All of this, the lawsuit argues, is because at-large elections disadvantage minorities by allowing the majority of voters to easily choose all of their preferred candidates, leaving not even minimal representation for those on the margins. This isn’t the case in single-member district election systems, where minorities can more easily elect at least one candidate of their choice.

This isn’t a new battle in Alabama politics. Across Alabama and the rest of the South, at-large elections have been a tool used historically to dilute the power of the black vote.

In Mobile County, an at-large system set up in the 1910s for electing county commissioners gave whites an advantage in Mobile for more than 50 years, until in the early ‘80s it was challenged all the way to the Supreme Court. The U.S. Supreme Court sent the case back down to a local court, which began dragging its feet.

The problem, though, ended up having a legislative solution when Mobile’s state senators and representatives passed the Zoghby Act in 1985 that switched Mobile to the single-member district still in use today. That move in 1985 opened up Mobile’s government to black representation like never before — and it’s a move that lawmakers in Montgomery today should consider. Justice doesn’t have to come with a court order.

Montgomery’s decision makers shouldn’t just address this issue because it’s the right thing to do, though. Alabama’s political leadership should also address this issue because it’s part of a history problem we need to grapple with. For the vast majority of the Yellowhammer State’s existence, African-Americans were part of a political underclass, unable to vote or even know to care about issues like election systems.

African-American Alabamians were subjected to chattel slavery for centuries, and then became victims of political, social and personal violence for over a century more. That’s a history, however, not lost on the present.

Today in Alabama, we’re far from the roots of slavery, but its branches still blow in the wind. Even today, if you were to randomly take a seat in a courtroom anywhere in the state, particularly in the most serious of cases, you’d be likely to find yourself in a scene from the pages of “To Kill a Mockingbird.” A white judge, a white prosecutor and a black defendant — only a few decades after the last racial lynching took place, here in Mobile.

So take a step back.
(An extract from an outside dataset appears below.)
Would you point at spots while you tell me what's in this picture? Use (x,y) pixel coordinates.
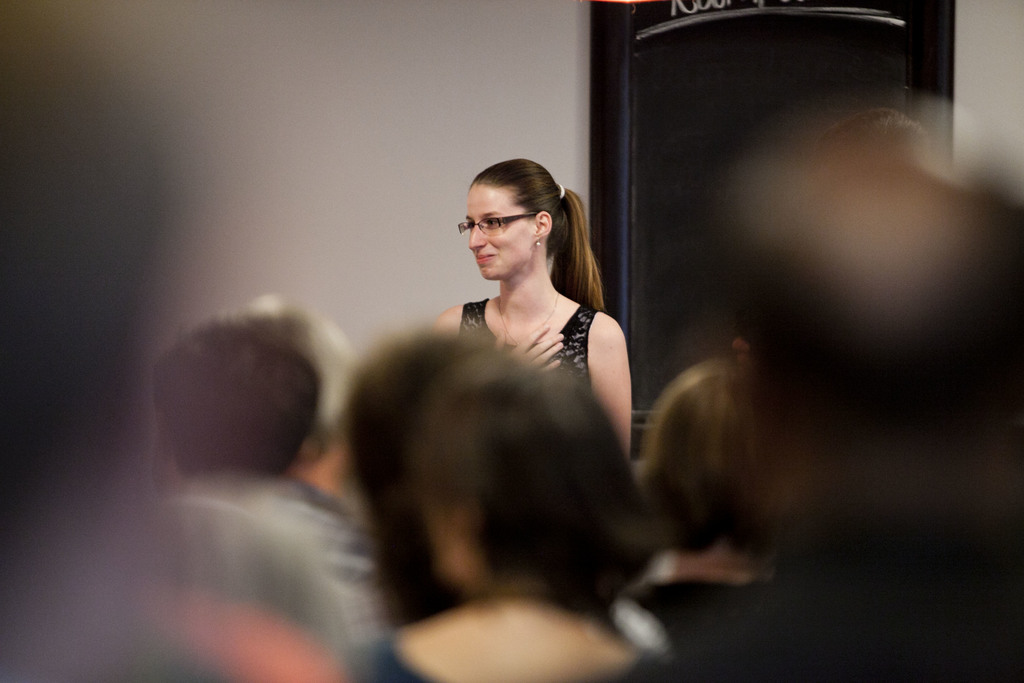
In this picture I can see a woman (499,245) standing, in front (457,619) I can see few people (435,606).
Think about “Vergangenheitsbewältigung” — “struggling to come to terms with the negatives of the past.” Think about it and tweak that scene in your mind. Don’t think about the white judge or the white prosecutor. Don’t think about the white jury or the black defendant. Instead, imagine it’s a German courtroom. A German judge, a German prosecutor and a Jewish defendant, just decades after the Holocaust. Put that Jew’s life in the hands of the Germans. Feel uncomfortable? Me too.

Alabama’s racial past and present aren’t comfortable, but they’re real, and that’s what Alabama’s politicos must address. It’s time our state’s leaders confront the history they’re a result of.

It’s difficult, but it’s “Vergangenheitsbewältigung,” and it’s the right thing to do. Alabama shouldn’t have a system of criminal injustice. We can fix it, and Montgomery is the place to start.